Anaïs Demoustier rayonne en trentenaire prête à tout pour aller au bout de ses désirs. Un rôle survolté qui la porte à mi-chemin entre comédie burlesque et drame romantique.
Anaïs, nichée dans son maigre studio parisien, incarne à elle seule le miroir (à peine déformé) de la jeunesse moderne. Perdue entre romantisme et individualisme, ambition et amertume, elle rechigne à devenir une adulte comme les autres et préfère courir après ses fantasmes littéraires – quitte à les perdre de vue. Les Amours d’Anaïsraconte l’histoire de cette jeune fille qui s’élance et s’élance encore, sans jamais s’essouffler ni atterrir, tornade imprévisible qui happe de son charme ceux qui croisent son chemin. D’abord Daniel, un quinqua ronflant par qui elle se laisse séduire, ensuite Émilie, la femme de Daniel et écrivaine à succès.
Voilà ce qu’il manquait à Anaïs : éprouver du désir pour plus grand que soi et, enfin, donner un sens à cet élan. Un triangle amoureux intriguant se forme autour des deux femmes de Daniel, qui auront tôt fait de l’en écarter.
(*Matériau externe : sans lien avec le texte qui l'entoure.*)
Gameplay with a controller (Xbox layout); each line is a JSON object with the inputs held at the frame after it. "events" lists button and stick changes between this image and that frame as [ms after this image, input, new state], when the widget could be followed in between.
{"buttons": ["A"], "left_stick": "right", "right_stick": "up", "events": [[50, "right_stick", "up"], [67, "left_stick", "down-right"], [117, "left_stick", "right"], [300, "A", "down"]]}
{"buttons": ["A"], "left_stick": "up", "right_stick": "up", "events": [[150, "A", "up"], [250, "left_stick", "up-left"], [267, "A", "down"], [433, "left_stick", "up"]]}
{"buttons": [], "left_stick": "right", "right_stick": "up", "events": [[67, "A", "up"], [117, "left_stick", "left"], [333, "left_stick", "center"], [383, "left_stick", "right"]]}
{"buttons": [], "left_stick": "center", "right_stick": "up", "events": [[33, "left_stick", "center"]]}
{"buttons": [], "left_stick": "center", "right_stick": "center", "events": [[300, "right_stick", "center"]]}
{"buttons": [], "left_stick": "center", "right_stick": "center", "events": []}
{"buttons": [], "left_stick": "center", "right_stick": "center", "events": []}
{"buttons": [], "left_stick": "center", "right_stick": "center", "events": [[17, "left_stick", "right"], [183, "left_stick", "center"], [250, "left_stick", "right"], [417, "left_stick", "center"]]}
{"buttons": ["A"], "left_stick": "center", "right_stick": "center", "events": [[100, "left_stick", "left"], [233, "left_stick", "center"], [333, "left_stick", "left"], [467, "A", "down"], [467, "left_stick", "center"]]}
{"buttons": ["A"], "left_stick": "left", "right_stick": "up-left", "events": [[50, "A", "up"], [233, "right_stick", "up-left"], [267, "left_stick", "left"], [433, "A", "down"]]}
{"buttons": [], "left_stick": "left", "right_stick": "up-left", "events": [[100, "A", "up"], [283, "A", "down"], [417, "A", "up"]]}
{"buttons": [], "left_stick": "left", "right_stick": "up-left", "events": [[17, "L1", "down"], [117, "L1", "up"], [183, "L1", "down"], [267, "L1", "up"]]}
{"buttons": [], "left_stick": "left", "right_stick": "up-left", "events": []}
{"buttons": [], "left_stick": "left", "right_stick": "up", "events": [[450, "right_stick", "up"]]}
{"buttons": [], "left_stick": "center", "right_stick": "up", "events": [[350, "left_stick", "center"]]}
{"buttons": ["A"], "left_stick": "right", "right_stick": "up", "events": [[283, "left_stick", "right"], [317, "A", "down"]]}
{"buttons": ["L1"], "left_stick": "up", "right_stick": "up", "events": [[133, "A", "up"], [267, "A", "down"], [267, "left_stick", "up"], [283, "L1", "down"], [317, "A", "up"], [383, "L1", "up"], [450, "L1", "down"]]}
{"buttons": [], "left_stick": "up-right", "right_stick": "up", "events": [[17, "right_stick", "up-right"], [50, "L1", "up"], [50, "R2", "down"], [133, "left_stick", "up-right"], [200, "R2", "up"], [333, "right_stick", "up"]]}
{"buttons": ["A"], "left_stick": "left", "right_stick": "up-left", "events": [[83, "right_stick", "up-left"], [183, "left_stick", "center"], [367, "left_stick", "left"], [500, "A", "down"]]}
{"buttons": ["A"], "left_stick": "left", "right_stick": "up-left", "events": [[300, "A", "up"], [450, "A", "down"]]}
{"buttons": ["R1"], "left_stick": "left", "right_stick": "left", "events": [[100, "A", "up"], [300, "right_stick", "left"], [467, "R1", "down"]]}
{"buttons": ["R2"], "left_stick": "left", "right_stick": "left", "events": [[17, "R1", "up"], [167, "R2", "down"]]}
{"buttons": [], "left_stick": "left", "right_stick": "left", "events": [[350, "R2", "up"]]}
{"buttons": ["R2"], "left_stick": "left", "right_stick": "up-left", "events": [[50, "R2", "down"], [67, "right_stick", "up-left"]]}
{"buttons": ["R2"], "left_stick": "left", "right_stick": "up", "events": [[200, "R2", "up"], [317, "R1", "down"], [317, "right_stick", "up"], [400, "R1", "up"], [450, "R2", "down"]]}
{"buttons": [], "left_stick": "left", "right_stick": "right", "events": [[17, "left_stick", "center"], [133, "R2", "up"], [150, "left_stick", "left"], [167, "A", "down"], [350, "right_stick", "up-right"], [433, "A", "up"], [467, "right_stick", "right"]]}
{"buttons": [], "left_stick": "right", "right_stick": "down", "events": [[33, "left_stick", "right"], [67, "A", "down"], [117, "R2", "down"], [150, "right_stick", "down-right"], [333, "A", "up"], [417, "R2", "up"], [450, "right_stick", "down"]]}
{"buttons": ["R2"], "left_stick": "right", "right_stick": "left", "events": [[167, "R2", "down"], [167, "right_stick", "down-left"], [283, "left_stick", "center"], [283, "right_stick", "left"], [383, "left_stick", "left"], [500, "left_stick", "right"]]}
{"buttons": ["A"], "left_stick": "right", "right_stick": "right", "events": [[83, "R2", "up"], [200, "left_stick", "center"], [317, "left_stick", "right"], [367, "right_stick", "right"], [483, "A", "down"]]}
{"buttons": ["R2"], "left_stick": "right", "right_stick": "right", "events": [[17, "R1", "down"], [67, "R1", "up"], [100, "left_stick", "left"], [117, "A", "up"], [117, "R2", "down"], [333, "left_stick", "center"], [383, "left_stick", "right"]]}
Tour à tour malicieuse, bougonne ou colérique face à Valeria Bruni Tedeschi et Denis Podalydès, Anaïs Demoustier est le vrai moteur du film de Charline Bourgeois-Tacquet. Sa verve et son corps infatigables imposent leur rythme à la caméra qui, elle, s’efforce en retour d’en saisir le bouillonnement.
Excentricité lunaire
Se jouant des étiquettes, le film aussi vivifiant que son héroïne, n’hésite pas à creuser la complexité émotionnelle de ses personnages. En premier lieu celle d’Anaïs, jeune femme à la liberté ultra assumée et qui fait écho aux choix d’écriture de la cinéaste. Plus vraie que nature, son Anaïs est autant agaçante dans ses sautes d’humeur qu’amusante dans son goût de l’aventure, mais elle est aussi bouleversante dans la manifestation à demi-mot de son angoisse intime.
Cette force d’incarnation nous pousse à la suivre et, in fine, à s’attacher à son excentricité lunaire. Passé ce cap, le film peut tout se permettre : d’un vaudeville délirant à la Lubitsch, on emprunte ensuite les voies plus troubles d’un jeu de séduction aux dynamiques trop peu vues au cinéma. Se profile alors un mémorable jeu du chat et de la souris entre Anaïs et Émilie.
Sur ce terrain des fantasmes, lorsque les mots ne sont plus d’aucune aide pour Anaïs, la beauté du trajet opéré par le récit apparaît : une mise à nu progressive du film, autant que de son héroïne qui ne cherchait qu’à ressentir enfin un amour qui la laisse sans voix.